> _TASK_
Please update the lines from the very first row through the line containing "genus: Coryphella", replacing "phylum" with "division" and leaving everything else unchanged. Return only those lines.

◆ ◆ ◆ ◆ ◆

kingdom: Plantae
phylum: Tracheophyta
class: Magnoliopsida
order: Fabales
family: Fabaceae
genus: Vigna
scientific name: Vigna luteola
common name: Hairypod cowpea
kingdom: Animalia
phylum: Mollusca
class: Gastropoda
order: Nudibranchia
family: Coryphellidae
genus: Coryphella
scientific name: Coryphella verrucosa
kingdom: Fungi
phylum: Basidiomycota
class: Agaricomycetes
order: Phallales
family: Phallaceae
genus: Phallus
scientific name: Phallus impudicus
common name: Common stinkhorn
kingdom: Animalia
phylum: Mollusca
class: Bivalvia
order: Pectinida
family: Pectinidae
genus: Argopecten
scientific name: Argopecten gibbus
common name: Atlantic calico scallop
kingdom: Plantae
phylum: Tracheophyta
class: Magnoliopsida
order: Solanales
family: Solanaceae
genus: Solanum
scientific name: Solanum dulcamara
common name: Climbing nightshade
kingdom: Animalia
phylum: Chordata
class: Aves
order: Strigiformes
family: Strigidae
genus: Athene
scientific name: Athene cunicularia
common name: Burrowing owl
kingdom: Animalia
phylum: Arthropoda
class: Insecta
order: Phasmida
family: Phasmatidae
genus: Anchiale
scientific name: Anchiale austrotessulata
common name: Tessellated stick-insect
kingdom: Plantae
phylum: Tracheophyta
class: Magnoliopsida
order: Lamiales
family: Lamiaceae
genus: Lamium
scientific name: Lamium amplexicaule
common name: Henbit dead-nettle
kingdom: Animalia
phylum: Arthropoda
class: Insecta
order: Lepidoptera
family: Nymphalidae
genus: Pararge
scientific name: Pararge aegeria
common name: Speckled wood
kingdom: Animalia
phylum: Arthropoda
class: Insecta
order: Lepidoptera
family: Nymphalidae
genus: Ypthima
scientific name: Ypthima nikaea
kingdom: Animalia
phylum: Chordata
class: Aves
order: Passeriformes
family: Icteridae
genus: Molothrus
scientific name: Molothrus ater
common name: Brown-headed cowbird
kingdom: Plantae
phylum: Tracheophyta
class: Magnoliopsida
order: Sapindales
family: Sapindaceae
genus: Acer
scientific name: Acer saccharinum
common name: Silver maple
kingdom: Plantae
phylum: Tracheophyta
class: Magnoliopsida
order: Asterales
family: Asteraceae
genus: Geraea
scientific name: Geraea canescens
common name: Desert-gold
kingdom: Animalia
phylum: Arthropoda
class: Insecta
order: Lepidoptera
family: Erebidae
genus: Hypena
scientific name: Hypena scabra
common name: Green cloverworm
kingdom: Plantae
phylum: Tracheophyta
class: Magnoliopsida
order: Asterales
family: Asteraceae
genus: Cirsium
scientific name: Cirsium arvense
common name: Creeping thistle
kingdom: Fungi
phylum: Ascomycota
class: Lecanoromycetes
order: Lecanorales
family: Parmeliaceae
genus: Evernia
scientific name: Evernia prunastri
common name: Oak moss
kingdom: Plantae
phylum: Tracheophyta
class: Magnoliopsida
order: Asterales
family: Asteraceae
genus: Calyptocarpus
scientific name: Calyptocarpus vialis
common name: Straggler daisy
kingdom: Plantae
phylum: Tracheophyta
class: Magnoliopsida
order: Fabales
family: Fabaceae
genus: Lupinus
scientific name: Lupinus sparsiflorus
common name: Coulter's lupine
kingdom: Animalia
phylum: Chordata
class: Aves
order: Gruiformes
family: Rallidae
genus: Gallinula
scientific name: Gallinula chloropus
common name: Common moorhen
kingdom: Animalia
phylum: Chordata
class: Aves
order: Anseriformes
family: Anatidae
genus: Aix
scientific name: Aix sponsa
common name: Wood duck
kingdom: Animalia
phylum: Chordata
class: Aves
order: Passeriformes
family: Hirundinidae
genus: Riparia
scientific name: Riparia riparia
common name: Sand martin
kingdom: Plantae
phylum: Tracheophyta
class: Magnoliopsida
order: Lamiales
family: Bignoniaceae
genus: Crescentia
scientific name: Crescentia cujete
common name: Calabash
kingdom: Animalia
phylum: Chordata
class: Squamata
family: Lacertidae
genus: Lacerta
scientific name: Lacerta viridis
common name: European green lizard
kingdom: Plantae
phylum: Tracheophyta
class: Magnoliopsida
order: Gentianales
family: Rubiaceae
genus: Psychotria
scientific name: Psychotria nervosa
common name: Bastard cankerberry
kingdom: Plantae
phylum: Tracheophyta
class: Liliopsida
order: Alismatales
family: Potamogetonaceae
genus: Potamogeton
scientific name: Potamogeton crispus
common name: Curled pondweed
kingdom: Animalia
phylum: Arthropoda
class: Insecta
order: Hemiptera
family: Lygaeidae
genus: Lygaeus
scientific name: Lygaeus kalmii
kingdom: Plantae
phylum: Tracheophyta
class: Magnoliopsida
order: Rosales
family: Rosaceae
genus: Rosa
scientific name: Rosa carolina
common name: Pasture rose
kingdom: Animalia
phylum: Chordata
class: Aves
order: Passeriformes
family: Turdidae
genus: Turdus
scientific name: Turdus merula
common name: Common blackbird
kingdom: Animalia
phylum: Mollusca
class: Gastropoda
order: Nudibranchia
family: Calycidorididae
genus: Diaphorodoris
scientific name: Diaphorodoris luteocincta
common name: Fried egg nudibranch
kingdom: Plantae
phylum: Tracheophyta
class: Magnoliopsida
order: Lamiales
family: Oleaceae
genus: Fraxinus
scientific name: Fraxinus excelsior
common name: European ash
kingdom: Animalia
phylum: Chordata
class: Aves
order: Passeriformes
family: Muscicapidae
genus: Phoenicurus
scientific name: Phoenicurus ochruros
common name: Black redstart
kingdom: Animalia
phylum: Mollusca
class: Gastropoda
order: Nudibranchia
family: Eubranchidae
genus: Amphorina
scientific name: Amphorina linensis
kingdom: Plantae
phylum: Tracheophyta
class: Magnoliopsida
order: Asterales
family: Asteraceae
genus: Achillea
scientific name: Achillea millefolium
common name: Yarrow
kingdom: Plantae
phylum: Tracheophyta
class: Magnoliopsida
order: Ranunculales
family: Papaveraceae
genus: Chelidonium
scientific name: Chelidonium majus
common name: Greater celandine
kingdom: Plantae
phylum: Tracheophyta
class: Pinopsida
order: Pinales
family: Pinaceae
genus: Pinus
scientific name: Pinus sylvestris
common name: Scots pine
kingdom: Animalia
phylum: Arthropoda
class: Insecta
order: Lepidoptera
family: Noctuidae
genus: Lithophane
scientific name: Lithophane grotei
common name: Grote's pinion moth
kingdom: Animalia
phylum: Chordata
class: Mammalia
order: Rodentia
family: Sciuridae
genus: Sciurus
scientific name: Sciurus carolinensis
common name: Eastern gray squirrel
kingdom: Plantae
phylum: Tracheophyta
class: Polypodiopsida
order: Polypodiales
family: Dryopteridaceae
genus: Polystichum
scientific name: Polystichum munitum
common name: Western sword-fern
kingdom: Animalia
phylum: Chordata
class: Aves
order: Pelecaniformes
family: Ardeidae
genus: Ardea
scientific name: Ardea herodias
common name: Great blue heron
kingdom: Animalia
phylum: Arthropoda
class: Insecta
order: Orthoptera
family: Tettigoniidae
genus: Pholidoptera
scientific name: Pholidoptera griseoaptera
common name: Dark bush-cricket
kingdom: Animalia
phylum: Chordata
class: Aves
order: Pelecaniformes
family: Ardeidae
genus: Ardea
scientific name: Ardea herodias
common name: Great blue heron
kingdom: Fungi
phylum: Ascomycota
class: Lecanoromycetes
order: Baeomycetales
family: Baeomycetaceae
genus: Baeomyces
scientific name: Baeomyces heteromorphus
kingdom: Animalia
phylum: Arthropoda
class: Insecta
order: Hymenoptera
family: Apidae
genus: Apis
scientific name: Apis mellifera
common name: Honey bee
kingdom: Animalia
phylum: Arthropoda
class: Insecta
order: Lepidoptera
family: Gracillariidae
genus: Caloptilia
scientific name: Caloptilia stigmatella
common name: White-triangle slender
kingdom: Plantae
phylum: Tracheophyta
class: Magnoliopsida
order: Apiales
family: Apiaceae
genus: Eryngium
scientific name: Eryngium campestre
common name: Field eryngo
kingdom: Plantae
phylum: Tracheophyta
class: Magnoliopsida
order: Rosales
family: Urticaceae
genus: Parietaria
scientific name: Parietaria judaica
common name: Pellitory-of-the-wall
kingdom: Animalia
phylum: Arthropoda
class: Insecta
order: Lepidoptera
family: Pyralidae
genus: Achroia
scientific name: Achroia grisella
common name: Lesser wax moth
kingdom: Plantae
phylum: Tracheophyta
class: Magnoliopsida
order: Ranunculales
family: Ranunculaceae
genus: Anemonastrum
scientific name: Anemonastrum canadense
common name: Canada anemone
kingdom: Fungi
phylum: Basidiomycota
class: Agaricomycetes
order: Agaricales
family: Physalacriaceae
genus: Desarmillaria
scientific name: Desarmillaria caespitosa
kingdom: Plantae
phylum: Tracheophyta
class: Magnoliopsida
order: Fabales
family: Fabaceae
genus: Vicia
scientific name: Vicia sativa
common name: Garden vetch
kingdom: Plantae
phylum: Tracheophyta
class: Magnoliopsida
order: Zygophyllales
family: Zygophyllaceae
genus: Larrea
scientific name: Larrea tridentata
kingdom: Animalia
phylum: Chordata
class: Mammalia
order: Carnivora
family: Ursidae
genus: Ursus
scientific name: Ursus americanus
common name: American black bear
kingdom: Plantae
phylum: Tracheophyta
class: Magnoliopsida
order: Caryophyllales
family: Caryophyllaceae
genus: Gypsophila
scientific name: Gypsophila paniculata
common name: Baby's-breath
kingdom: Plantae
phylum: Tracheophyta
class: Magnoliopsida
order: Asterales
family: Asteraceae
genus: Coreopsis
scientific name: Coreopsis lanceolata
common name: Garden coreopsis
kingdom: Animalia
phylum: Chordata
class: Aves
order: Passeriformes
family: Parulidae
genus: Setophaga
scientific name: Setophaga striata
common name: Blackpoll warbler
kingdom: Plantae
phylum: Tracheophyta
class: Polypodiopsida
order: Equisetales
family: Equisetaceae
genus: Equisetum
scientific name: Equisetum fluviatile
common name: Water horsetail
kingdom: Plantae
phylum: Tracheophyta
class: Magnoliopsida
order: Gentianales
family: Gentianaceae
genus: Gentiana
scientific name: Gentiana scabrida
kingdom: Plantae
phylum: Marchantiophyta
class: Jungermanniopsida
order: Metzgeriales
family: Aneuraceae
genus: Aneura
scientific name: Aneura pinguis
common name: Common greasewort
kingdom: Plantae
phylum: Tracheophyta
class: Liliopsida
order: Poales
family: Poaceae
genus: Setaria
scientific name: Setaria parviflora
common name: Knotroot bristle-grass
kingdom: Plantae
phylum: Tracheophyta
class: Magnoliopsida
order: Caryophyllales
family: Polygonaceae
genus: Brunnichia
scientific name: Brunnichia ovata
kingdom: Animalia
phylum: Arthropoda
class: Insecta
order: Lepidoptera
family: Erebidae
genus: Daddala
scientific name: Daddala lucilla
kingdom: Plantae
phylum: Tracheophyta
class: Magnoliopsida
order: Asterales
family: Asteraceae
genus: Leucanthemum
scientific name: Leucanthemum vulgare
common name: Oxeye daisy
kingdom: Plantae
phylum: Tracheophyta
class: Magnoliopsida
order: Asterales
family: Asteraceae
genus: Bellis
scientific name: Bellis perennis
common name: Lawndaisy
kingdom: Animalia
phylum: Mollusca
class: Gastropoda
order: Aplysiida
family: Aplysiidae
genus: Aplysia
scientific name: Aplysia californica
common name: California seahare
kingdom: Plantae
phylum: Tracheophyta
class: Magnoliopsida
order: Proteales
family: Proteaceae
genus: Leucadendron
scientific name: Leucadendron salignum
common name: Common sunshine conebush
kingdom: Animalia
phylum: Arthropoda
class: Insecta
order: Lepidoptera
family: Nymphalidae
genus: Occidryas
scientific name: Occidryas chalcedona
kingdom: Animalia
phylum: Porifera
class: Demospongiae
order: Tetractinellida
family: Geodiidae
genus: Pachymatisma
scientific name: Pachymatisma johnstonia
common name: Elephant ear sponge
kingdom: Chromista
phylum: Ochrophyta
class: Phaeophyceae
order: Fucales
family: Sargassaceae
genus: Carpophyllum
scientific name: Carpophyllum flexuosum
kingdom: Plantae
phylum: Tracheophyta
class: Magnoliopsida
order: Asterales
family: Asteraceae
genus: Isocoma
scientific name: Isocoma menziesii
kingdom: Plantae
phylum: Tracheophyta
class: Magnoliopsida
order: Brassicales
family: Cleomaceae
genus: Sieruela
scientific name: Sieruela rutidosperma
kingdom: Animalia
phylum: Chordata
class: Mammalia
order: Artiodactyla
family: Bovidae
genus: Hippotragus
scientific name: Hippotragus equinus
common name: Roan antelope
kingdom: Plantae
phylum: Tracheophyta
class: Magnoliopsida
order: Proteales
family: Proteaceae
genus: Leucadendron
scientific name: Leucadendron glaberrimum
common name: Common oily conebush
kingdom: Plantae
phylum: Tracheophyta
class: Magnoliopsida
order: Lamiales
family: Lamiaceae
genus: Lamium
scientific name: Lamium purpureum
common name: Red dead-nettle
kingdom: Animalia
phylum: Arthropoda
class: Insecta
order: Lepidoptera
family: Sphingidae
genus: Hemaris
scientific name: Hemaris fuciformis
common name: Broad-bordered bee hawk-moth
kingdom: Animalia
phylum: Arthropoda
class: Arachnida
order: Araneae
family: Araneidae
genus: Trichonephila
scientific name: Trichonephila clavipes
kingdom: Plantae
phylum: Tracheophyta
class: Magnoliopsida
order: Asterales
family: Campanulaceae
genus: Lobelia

◆ ◆ ◆ ◆ ◆

> _SOLUTION_
kingdom: Plantae
division: Tracheophyta
class: Magnoliopsida
order: Fabales
family: Fabaceae
genus: Vigna
scientific name: Vigna luteola
common name: Hairypod cowpea
kingdom: Animalia
division: Mollusca
class: Gastropoda
order: Nudibranchia
family: Coryphellidae
genus: Coryphella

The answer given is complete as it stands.